No it doesn’t. The += essentially means (in your parlance) txt = txt + a + b. When dealing with a string, it takes the value currently in the string and APPENDS the value after the += symbol. It’s the javascript equivalent of .= in php

I get it, but the fact that it doesn’t overwrite when using += doesn’t make sense to me.

It is not a big deal because I know what to do when I don’t want to overwrite another one, but it would be nice to understand it.

Look at +=. + traditionallly means ADD in the mathematical sense.

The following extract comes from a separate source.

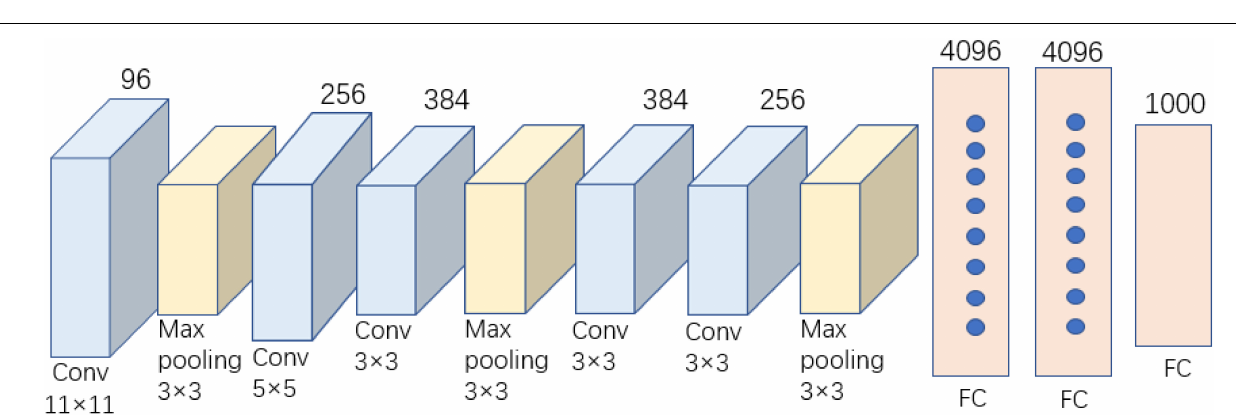
FIGURE 2 | Sketch of the AlexNet model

If you wanted it to be overwriting, you’d just not put the + on there, so it only has =. Since the + is there (making it +=) you add it.

What part of :

txt = txt + 'something';

not losing the prior value of txt is it that doesn’t make sense?

txt += 'something';

is just a short way of stating the same thing whereas without the + is is just

txt = 'something';

Since it is setting txt equal to something each time.

It is setting txt equal to txt PLUS something each time.

for example:

txt = 'a';
txt += 'b';

so after the first statement txt contains ‘a’.

Since the second statement is equivalent to txt = txt + 'b' and txt contains ‘a’ the second statement is equivalent to txt = 'a' + 'b' and so now txt contains ‘ab’ and not just ‘b’.

If the second statement were txt = 'b' instead of txt += ‘b’` then txt would contain ‘b’ instead of ‘ab’.

Yes it is setting txt to something each time but the += retains the value already there and concatenates the new value to it (for strings - with numbers it would add the new value to the existing one).